What you should do – Set down, word for word, the stretch of lines from the one containing "life insurance to" to the end of the records below.

Information –
========================================
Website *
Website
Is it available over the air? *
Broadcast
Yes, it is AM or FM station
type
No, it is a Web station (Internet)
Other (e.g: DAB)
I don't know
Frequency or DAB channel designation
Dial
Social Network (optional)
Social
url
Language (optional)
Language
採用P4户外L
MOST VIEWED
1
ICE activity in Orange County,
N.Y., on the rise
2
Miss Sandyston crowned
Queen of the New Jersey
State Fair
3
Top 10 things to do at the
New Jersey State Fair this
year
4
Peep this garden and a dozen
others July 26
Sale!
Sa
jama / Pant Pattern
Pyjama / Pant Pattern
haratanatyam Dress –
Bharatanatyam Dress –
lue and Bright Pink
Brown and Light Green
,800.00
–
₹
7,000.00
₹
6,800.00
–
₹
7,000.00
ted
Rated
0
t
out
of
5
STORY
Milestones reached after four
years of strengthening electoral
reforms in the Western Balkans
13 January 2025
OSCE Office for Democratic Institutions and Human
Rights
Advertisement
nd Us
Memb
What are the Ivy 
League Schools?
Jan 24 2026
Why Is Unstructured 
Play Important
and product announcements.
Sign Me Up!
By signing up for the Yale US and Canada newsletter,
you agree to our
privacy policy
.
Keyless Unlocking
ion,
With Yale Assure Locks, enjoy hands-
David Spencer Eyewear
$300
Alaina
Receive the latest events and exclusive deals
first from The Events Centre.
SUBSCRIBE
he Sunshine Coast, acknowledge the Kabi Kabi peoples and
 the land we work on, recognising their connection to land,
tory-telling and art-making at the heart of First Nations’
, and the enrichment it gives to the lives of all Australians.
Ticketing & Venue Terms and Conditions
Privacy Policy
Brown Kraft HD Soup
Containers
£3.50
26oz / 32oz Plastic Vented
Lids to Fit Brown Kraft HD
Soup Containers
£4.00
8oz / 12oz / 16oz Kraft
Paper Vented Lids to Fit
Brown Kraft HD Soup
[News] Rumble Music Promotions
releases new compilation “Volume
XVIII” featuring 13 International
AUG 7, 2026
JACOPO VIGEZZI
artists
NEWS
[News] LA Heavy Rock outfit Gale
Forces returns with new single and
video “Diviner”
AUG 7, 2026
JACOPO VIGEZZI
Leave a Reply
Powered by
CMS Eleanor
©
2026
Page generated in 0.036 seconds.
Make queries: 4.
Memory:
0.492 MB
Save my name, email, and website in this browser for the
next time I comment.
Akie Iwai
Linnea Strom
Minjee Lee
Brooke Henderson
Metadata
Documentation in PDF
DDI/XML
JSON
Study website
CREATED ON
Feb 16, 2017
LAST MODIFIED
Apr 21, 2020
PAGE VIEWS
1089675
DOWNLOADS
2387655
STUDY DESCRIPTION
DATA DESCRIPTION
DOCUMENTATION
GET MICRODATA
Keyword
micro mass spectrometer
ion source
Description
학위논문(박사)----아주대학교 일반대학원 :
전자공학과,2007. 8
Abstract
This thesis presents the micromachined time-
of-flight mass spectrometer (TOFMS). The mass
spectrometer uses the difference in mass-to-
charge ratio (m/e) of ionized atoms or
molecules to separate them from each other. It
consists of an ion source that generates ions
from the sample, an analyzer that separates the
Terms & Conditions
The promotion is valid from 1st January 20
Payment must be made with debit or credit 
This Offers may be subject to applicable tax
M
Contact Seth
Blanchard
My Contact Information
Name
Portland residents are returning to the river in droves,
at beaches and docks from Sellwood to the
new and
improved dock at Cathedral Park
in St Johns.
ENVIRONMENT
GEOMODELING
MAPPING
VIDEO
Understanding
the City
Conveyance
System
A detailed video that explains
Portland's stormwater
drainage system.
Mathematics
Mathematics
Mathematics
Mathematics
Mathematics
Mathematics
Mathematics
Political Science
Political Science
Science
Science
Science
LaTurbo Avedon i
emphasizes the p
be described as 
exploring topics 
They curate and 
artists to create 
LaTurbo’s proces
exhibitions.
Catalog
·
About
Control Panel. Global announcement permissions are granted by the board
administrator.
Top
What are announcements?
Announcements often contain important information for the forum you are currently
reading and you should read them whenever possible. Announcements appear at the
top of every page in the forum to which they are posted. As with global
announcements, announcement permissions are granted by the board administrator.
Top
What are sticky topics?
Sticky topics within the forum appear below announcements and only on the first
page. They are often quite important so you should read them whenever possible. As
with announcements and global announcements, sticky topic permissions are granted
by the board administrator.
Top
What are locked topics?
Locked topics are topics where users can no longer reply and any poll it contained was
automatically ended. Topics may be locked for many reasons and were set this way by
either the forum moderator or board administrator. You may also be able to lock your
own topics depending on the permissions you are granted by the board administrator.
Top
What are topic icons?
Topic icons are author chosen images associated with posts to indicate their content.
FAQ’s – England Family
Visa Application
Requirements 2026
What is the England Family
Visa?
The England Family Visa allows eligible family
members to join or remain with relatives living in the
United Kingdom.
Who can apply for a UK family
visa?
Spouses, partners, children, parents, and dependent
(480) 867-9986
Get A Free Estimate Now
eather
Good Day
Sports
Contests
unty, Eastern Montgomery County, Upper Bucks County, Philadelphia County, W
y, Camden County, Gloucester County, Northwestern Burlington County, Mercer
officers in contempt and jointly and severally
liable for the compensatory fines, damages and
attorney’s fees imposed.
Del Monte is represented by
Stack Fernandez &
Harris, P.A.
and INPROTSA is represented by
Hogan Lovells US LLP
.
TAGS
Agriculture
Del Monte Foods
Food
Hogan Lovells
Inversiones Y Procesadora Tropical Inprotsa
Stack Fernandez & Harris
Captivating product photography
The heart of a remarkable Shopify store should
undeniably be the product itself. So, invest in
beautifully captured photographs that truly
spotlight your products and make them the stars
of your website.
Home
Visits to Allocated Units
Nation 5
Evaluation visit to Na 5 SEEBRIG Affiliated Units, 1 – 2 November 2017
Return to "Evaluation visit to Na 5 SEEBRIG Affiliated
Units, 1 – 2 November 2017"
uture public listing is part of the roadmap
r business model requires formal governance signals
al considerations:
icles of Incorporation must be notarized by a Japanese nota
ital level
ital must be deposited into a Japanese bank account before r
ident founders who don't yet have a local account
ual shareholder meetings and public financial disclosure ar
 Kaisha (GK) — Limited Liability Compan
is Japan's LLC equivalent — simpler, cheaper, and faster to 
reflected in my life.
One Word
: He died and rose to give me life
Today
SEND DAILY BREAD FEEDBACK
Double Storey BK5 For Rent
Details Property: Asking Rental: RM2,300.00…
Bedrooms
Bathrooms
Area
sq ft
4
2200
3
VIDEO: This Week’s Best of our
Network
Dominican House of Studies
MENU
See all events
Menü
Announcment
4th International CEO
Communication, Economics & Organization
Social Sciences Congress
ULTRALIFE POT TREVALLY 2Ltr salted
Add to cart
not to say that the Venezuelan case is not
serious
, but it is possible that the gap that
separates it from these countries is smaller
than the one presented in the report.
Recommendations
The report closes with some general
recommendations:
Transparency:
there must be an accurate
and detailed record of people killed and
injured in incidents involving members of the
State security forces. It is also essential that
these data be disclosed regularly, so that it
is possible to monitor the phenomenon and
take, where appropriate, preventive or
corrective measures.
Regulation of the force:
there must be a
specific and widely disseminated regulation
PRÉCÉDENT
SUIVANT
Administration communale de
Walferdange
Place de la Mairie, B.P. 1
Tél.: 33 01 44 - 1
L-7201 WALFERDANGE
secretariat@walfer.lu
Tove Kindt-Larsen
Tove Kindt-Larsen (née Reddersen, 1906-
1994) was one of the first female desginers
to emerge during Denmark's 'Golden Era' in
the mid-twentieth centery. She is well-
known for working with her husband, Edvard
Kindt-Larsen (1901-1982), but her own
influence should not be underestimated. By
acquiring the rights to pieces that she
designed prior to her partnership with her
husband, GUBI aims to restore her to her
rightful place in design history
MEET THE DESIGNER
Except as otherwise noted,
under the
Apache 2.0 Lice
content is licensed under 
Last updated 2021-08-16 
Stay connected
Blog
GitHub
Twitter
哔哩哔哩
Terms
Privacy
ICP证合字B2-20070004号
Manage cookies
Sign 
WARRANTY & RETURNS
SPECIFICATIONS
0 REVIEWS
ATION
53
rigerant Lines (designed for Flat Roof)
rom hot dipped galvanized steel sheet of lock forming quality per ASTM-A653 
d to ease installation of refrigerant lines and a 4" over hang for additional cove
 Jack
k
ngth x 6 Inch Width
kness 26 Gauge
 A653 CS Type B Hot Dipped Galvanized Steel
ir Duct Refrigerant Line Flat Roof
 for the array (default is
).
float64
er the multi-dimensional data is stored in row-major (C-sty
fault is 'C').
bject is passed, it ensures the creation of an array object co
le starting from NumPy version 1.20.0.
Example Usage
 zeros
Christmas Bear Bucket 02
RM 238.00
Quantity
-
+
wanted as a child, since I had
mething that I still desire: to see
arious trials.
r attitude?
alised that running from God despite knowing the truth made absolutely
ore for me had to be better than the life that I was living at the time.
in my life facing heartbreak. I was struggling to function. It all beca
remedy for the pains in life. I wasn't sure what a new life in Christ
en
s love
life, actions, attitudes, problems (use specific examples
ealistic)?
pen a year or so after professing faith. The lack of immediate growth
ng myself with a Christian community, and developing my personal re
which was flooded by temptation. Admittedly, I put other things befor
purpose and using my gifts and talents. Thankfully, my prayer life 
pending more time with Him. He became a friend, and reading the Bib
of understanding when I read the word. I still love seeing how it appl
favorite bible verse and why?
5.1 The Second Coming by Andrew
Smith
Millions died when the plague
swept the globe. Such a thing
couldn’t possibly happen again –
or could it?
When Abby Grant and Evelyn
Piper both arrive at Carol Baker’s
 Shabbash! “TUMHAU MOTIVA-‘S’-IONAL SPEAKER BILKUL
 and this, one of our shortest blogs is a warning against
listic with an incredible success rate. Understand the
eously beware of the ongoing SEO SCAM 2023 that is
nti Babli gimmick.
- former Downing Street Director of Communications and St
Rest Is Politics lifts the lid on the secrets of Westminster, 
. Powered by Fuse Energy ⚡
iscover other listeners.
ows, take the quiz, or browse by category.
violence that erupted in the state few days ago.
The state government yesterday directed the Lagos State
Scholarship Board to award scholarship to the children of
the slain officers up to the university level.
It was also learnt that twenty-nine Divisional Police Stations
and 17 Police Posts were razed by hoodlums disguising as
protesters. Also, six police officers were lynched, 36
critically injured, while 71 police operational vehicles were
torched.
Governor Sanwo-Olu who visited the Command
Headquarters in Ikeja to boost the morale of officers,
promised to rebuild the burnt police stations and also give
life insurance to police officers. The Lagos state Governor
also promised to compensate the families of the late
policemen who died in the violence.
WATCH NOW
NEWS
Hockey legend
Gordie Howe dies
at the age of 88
========================================
Exercise answer –
life insurance to police officers. The Lagos state Governor
also promised to compensate the families of the late
policemen who died in the violence.
WATCH NOW
NEWS
Hockey legend
Gordie Howe dies
at the age of 88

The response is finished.